According to a 2016 report from Canada’s Chief Public Health Officer, only about a third of women who are abused by their partners call the police. While this is better than the 10% reporting rate for sexual violence, it is still very low compared to reporting rates for most other crime.
Bill C-75, An Act to amend the Criminal Code, the Youth Criminal Justice Act and other Acts, introduced by federal Minister of Justice Jody Wilson-Raybould on March 29, 2018, has the potential to increase those low reporting rates by offering some improvements to the criminal law response to family violence.
What does it offer?
Bill C-75, weighing in at more than 300 pages, is primarily a response to the Supreme Court of Canada decision in 2016 in the Jordan case. Many of the proposed reforms are intended to speed up passage of cases through the criminal court process while ensuring equitable treatment for marginalized and vulnerable people who have been charged with criminal offences.
For instance, preliminary inquiries, hearings that take place to determine whether there is sufficient evidence for the Crown to take a case to trial, will be eliminated except in the most serious of cases in an attempt to move less serious cases across the finish line more quickly.
A number of changes to the bail process appear in Bill C-75, intended to address the overcrowding of detention centres, which are filled with people who have not yet been found guilty of an offence. Justices are being urged to use a “principle of restraint” when deciding whether or not someone should be held in custody rather than released on bail.
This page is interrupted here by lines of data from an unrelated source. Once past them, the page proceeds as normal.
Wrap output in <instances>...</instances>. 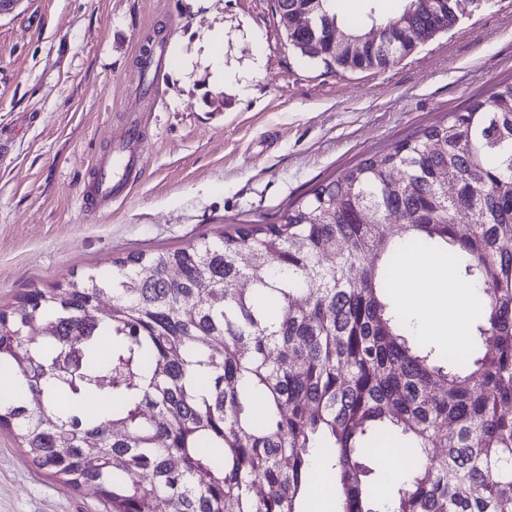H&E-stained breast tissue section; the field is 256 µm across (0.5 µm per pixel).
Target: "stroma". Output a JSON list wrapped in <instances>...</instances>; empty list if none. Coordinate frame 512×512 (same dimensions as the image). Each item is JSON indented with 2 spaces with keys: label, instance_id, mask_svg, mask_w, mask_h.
<instances>
[{
  "label": "stroma",
  "instance_id": "stroma-1",
  "mask_svg": "<svg viewBox=\"0 0 512 512\" xmlns=\"http://www.w3.org/2000/svg\"><path fill=\"white\" fill-rule=\"evenodd\" d=\"M218 31L226 83L211 81ZM160 69L142 74L144 49ZM512 78V0H488L381 70L329 71L274 0H22L0 16V306L138 252L175 249L288 205ZM142 120L144 165L91 210L94 163ZM0 512H105L0 426Z\"/></svg>",
  "mask_w": 512,
  "mask_h": 512
}]
</instances>
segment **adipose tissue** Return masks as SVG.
<instances>
[{
    "label": "adipose tissue",
    "mask_w": 512,
    "mask_h": 512,
    "mask_svg": "<svg viewBox=\"0 0 512 512\" xmlns=\"http://www.w3.org/2000/svg\"><path fill=\"white\" fill-rule=\"evenodd\" d=\"M439 260L409 258L399 268L396 280L401 287L405 312L422 311L427 332L460 346L465 344L471 318V292L456 288L452 277L439 273Z\"/></svg>",
    "instance_id": "adipose-tissue-1"
}]
</instances>
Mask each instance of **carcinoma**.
<instances>
[{"label":"carcinoma","instance_id":"obj_1","mask_svg":"<svg viewBox=\"0 0 512 512\" xmlns=\"http://www.w3.org/2000/svg\"><path fill=\"white\" fill-rule=\"evenodd\" d=\"M276 4L309 12L315 61L346 71L409 55L404 19L424 43L457 17L456 0L371 11L347 31L349 58L331 44L334 0ZM393 168L406 179L389 183ZM388 210L404 221L381 223ZM419 251L479 288L482 320L459 349L412 334L398 304L395 271ZM3 368L27 395L0 405V425L109 512H308L319 470L335 475L336 512H512V81L316 186L278 224L20 296L0 308ZM390 442L412 462L384 496L375 449Z\"/></svg>","mask_w":512,"mask_h":512}]
</instances>
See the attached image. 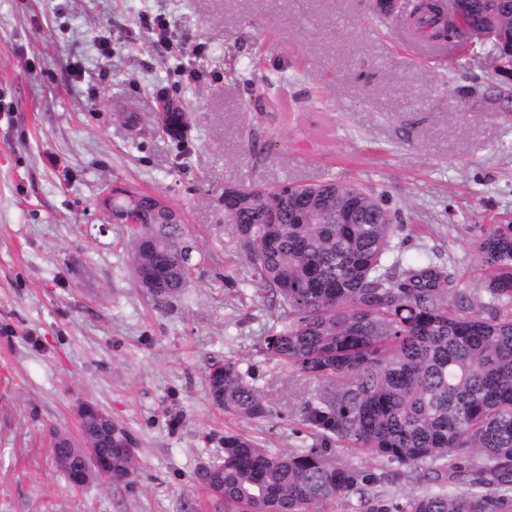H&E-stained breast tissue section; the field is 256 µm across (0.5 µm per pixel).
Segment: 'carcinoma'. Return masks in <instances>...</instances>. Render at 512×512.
<instances>
[{
	"label": "carcinoma",
	"instance_id": "obj_1",
	"mask_svg": "<svg viewBox=\"0 0 512 512\" xmlns=\"http://www.w3.org/2000/svg\"><path fill=\"white\" fill-rule=\"evenodd\" d=\"M464 23H448L438 4L413 3L407 23L428 39H475L500 67L512 66V0H458ZM187 113H163L184 138ZM228 219L248 260L283 314L264 338L265 353L298 379L323 386L305 402L316 430L309 448L283 453L237 433L224 435V459L204 484L224 512H310L349 493L365 512H512V224H486L471 237L478 293L455 271L408 260L393 238L402 231L385 194L355 182L230 188ZM142 228L129 233L132 267L161 264L163 292L180 295L192 246L181 214L138 192ZM214 405L243 418L270 413L232 361L207 376ZM112 477L129 478L136 459L117 441ZM332 442L368 450L399 471L371 472L327 452ZM424 488L403 503L369 487L398 478Z\"/></svg>",
	"mask_w": 512,
	"mask_h": 512
}]
</instances>
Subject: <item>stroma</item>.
Listing matches in <instances>:
<instances>
[{
  "label": "stroma",
  "instance_id": "stroma-1",
  "mask_svg": "<svg viewBox=\"0 0 512 512\" xmlns=\"http://www.w3.org/2000/svg\"><path fill=\"white\" fill-rule=\"evenodd\" d=\"M403 24L368 0H0V512H216L197 474L225 433L315 442L300 410L319 387L264 352L282 309L224 218L225 188L385 192L401 252L478 288L471 229L512 222V109L453 89L512 77L487 46L430 53ZM164 99L184 105L185 141L157 122ZM119 185L184 216L194 258L171 304L138 287L126 225L102 223ZM222 360L269 415L211 403ZM85 402L133 438L129 479L77 489L55 463L52 438L78 436Z\"/></svg>",
  "mask_w": 512,
  "mask_h": 512
}]
</instances>
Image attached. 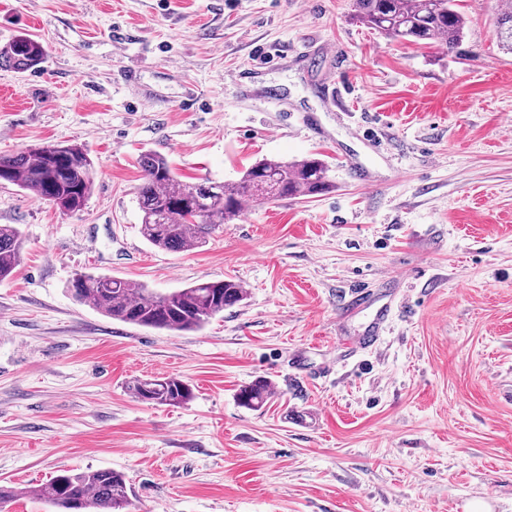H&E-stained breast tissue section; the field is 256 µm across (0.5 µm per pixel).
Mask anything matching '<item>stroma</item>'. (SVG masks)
<instances>
[{"label": "stroma", "mask_w": 512, "mask_h": 512, "mask_svg": "<svg viewBox=\"0 0 512 512\" xmlns=\"http://www.w3.org/2000/svg\"><path fill=\"white\" fill-rule=\"evenodd\" d=\"M503 5L460 0L450 51L380 36L353 0H0V47L26 33L47 51L0 67V155L77 143L95 168L73 215L0 183V224L25 237L0 281V484L20 491L0 512H50L36 490L63 469L123 472L131 512H512ZM145 153L187 182L313 155L334 188L248 205L171 252L139 232ZM79 271L246 297L199 331L151 329L76 302ZM385 273L405 301L381 344L319 378L370 320L348 314L352 290ZM167 375L189 403L128 391ZM259 377L268 403L240 406ZM135 399L153 405L180 406L193 398L192 385L177 375L135 379L128 384Z\"/></svg>", "instance_id": "1"}]
</instances>
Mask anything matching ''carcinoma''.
I'll return each mask as SVG.
<instances>
[{
  "mask_svg": "<svg viewBox=\"0 0 512 512\" xmlns=\"http://www.w3.org/2000/svg\"><path fill=\"white\" fill-rule=\"evenodd\" d=\"M356 18L389 37L420 45L438 40L453 48L463 37L466 19L456 0H354ZM497 38L512 52V9L500 11ZM43 44L20 35L0 50V66L24 72L44 63ZM143 182L137 188L142 212L140 233L162 250L200 248L216 228L227 224L246 203L262 199L315 196L333 187L329 165L320 158L255 161L236 181L186 182L177 179L169 161L156 154L141 159ZM27 190L62 213L81 211L93 189L94 165L77 144L35 145L0 156V182ZM24 239L16 224H0V280L13 275L21 260ZM80 303L105 315L138 326L177 332L199 330L210 318L242 301L245 291L235 281H203L169 293L156 292L124 278L80 273L69 283ZM133 397L153 405L180 406L193 398L192 385L177 375L135 379ZM270 385L258 379L243 386L237 400L249 409L263 407ZM129 481L112 469L62 470L37 490L54 512H126L131 505Z\"/></svg>",
  "mask_w": 512,
  "mask_h": 512,
  "instance_id": "carcinoma-1",
  "label": "carcinoma"
}]
</instances>
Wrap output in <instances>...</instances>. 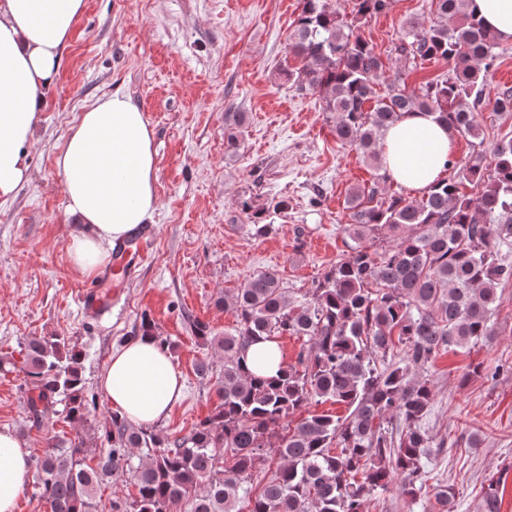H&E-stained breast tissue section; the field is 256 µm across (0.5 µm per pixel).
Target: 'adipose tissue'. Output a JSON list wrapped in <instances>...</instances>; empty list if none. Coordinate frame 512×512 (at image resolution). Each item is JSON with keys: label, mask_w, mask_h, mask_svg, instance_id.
<instances>
[{"label": "adipose tissue", "mask_w": 512, "mask_h": 512, "mask_svg": "<svg viewBox=\"0 0 512 512\" xmlns=\"http://www.w3.org/2000/svg\"><path fill=\"white\" fill-rule=\"evenodd\" d=\"M85 0H0V199L27 176V153L41 111L58 78L61 53ZM154 132L121 92L82 112L56 158L67 210L81 231L68 255L92 275L107 263L113 243L148 223L157 208ZM455 151L447 129L426 112H409L383 140L387 172L411 192H427L444 176ZM182 385L166 347L140 336L113 352L103 392L134 426L166 418ZM26 444L0 431V512H15L30 478Z\"/></svg>", "instance_id": "ef3b65f1"}]
</instances>
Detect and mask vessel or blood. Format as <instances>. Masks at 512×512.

If this bill passes, the court will be required to consider the circumstances of accused persons from vulnerable, marginalized and Indigenous populations at the bail stage to minimize the likelihood that conditions will be imposed that set them up to fail and then face additional charges.
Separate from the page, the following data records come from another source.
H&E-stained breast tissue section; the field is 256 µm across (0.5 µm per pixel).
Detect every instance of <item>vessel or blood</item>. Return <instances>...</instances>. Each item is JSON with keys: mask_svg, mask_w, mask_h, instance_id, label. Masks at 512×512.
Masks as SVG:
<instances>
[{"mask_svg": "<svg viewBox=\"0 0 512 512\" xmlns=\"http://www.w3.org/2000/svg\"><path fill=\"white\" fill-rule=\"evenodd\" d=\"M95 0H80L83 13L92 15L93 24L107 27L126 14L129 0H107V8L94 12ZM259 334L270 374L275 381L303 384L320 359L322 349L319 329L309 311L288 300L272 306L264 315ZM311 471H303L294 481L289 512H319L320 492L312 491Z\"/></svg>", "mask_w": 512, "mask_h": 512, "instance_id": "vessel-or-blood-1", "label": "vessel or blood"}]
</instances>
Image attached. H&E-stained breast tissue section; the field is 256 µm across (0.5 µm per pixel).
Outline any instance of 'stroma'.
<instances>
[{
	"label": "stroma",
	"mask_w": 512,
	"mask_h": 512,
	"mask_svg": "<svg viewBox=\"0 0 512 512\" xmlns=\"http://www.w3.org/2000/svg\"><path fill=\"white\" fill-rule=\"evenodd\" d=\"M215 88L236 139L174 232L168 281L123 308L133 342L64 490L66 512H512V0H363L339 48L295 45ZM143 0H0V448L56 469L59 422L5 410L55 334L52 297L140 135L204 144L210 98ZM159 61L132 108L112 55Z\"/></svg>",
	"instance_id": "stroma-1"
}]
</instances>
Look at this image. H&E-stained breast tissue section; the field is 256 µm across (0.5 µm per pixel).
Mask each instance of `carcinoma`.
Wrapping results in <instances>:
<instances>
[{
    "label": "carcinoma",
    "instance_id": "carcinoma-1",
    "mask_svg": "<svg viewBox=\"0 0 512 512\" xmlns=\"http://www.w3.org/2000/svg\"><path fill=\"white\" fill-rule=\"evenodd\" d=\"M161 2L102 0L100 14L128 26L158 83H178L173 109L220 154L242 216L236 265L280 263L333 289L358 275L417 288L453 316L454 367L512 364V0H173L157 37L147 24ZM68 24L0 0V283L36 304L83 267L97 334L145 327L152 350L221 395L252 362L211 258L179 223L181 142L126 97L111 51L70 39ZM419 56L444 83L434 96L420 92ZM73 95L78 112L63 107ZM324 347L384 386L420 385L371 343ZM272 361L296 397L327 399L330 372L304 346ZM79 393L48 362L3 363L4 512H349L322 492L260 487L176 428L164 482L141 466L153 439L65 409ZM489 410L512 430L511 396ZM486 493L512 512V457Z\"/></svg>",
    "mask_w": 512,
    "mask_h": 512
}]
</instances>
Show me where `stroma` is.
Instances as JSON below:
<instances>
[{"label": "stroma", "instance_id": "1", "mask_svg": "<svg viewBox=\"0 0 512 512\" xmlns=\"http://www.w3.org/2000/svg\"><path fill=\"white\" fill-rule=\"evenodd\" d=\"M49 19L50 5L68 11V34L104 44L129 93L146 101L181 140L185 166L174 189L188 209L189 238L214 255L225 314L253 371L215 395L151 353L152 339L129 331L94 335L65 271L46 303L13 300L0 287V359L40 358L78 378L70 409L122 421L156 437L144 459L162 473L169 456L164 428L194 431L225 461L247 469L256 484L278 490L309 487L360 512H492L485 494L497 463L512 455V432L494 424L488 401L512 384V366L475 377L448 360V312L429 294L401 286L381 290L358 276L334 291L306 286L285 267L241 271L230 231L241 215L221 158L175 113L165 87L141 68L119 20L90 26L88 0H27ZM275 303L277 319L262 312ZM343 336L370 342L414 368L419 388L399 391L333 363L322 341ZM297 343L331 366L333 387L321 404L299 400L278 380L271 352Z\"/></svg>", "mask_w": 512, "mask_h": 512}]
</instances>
No doubt in response to the Gerald Stanley case (the Saskatchewan farmer acquitted of killing Colten Boushie, an Indigenous youth, by an all-white jury), Bill C-75 eliminates the ability of Crown Attorneys and defence lawyers to use peremptory challenges to get rid of prospective jurors they don’t like.
Notably missing from the Bill is any relief from the regime of mandatory minimum penalties introduced by Stephen Harper’s Conservative government and, at the time, loudly decried by the Liberal opposition.
Defence lawyers are not happy with Bill C-75: they had hoped to see an end to mandatory minimum sentences (as had many women’s equality advocates); are concerned that eliminating preliminary inquiries will not speed matters up and will take away an important opportunity for the defence to assess the Crown’s evidence, and worry that ending peremptory challenges could result in even less diversity on juries.
Intimate partner violence
While not making the headlines as much as other provisions of Bill C-75, there are a number of clauses that address intimate partner violence.
If the bill passes, the Criminal Code will impose a reverse onus at bail on people accused of committing an offence involving violence against their intimate partner if they have been previously convicted of an act of intimate partner violence. In most bail hearings, the onus is on the Crown to prove why conditions should be placed on the accused. In a reverse onus situation, the accused must demonstrate on a balance of probabilities why he should be released from custody or why he should not have conditions placed on him.
This bill proposes to make strangulation, choking and suffocation elevated forms of assault, as defined in the Criminal Code. This is important, because all of these forms of assault are red flags for possible homicide in the future. Perhaps with more serious consequences for an abuser who has tried to strangle, choke or suffocate his partner, there will be a reduction in domestic homicide numbers.
Passage of the bill will also mean that the Crown can seek a higher maximum penalty when the accused is convicted on indictment of a second or subsequent offence involving intimate partner violence. In other words, in more serious cases, repeat offenders will face more serious penalties.
Evidence of intimate partner violence will become an aggravating factor – judges must consider both aggravating and mitigating factors when imposing a penalty on someone who has been found guilty – for sentencing purposes.
The definition of intimate partner will be broadened to include both current and former spouses, common-law partners and dating partners under the proposed reforms.
Unintended negative consequences
Bill C-75 has a long way to go before its many provisions are passed into law, and that is a good thing. The clauses related to intimate partner violence look good at first blush but, as we have learned the hard way, there are often unintended negative consequences when legislation is passed too quickly without thorough examination and consideration by experts.
For example, even at an initial look, I have some concerns about how the clauses to tighten up bail in intimate partner violence cases will fit with the clauses intended to release more people on less restrictive conditions more quickly.
And, as we have learned in family court, changes in the law mean little on the ground if they are not accompanied by good education for all those who will interpret or apply those new laws – in particular, defence lawyers, Crowns, justices of the peace and judges.
Follow the progress of this bill so you can make submissions to the hearings that will take place when it is sent to Committee for review following Second Reading. Make sure it is legislation that will really improve the situations of women and children fleeing abuse.